News
"Miniskirt Rally" Prompted By Assault On A Woman
"Hell hath no fury like a woman scorned," goes the saying, and women in Nairobi, Kenya, proved that it was their turn to fight back. On Monday, protestors held a "miniskirt rally" in Kenya opposing the assault of a woman for her choice of attire. The woman, who was waiting at a bus stop last week, was surrounded by dozens of men who proceeded to tear off her clothes, beat her and kick her in the genitals for "tempting" men with the miniskirt she was wearing.

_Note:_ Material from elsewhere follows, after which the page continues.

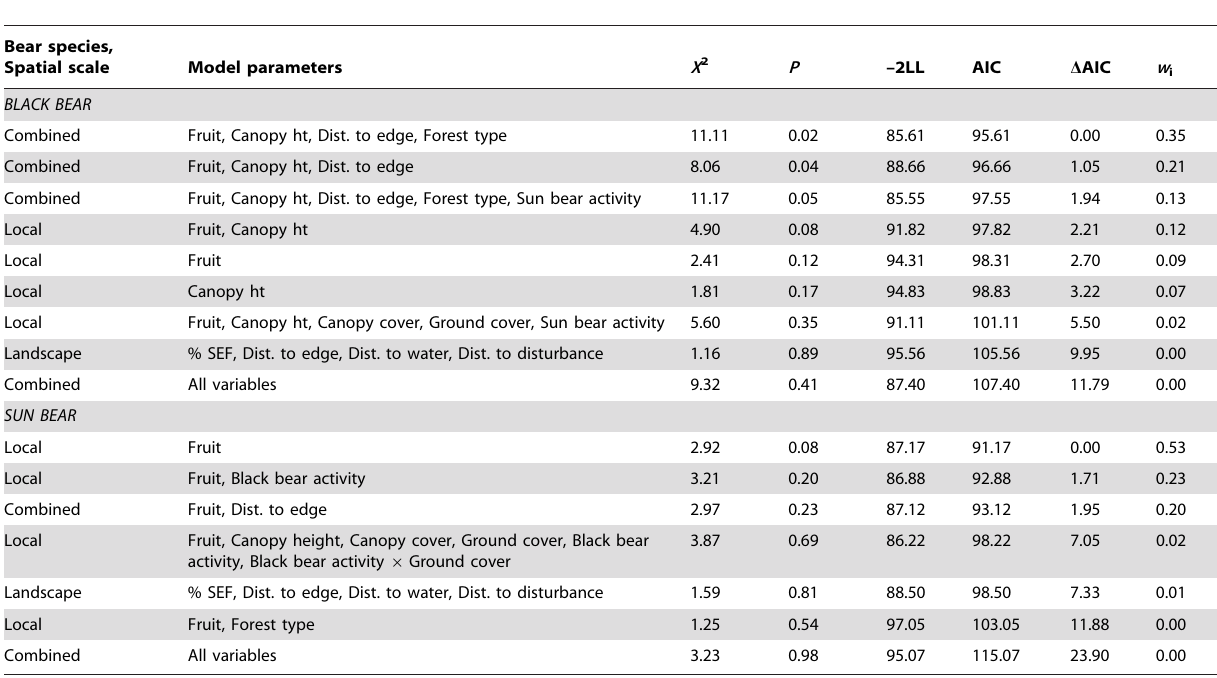
Table 3. Comparison of logistic regression models of habitat attributes influencing occurrence of black bears and sun bears in Thung Yai Naresuan Wildlife Sanctuary, Thailand, 2001–2003.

The incident was recorded and went viral upon appearing on Youtube, but so did outrage over the policing of women's bodies. Calls to action on social media spread like wildfire with the hashtag #mydressmychoice. Days after the video went online, a parenting advocate group, Kilimani Mums, organized the rally in an effort to "deliver a message to the touts who stripped our sister that it is wrong and a woman has a right to dress the way she wants." It also said in its Facebook event page:
This is our chance to stand together as women and deliver a message to our country that sexual violence will not be tolerated.
Amen, sister! Some also took to Twitter to support the cause.

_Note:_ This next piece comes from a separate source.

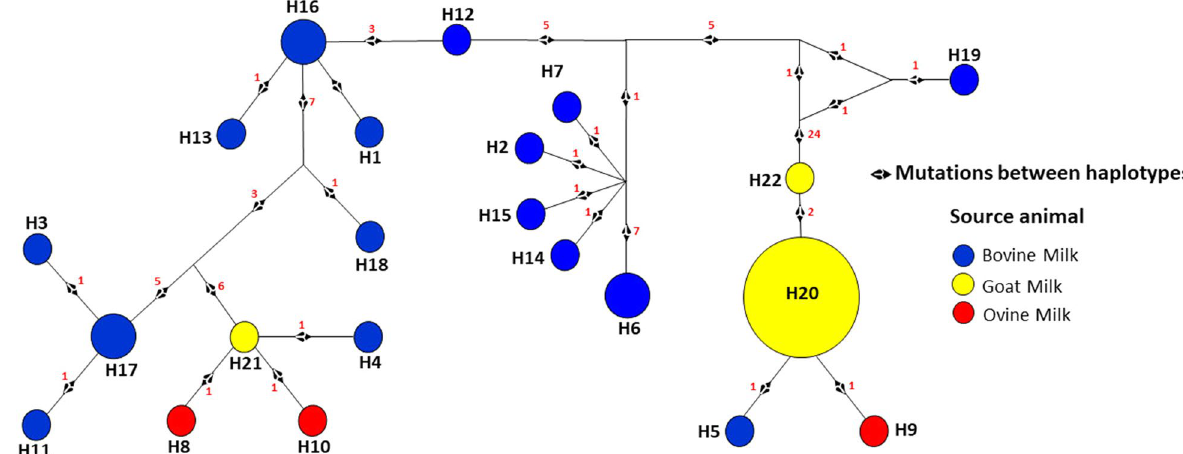
Figure 4. Haplotypical network of multilocus sequence typing alleles arcC , aroE , gmk , pta , tpi , glpF e yqiL of Staphylococcus aureus obtained from milk of animals with mastitis. Hosts: Yellow—Caprine; Blue—Bovine; and Red—Sheep. Red numbers between haplotypes—polymorphic sites. The colors separating the haplotypes refer to the groups formed in the MS tree. Constructed with Network 4.6.1.0 software.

Many women protestors donned miniskirts, of course, and a number of men who participated in the rally wore dresses in an expression of solidarity.
One of the protestors, Nebila Abdulmelik, told Buzzfeed News that she has seen women in long skirts and the abaya (a robe worn by women in Muslim countries) harassed for their "indecency."
Women’s bodies at large are seen as the property of men to do with as they please... [The protest] is not just about the mini skirt. It’s about wider issues … [and] how they play out in our daily lives.
Days before the horrifying assault in Nairobi, a woman in Kenya's second most populous city, Mombasa, was similarly attacked and stripped. In Uganda, women's rights groups have claimed that at least 50 women were stripped on the streets in neighboring Uganda after the country — infamous for its intolerance towards the LGBT community — passed an anti-pornography law.
Women in Malawi and Zimbabwe have also been assaulted and harassed for wearing skirts and pants, instead of dresses. All these incidents point to the persistent trend in conservative societies that insist on policing women's bodies, but thankfully, there are those — like Monday's protestors — who fight back, too.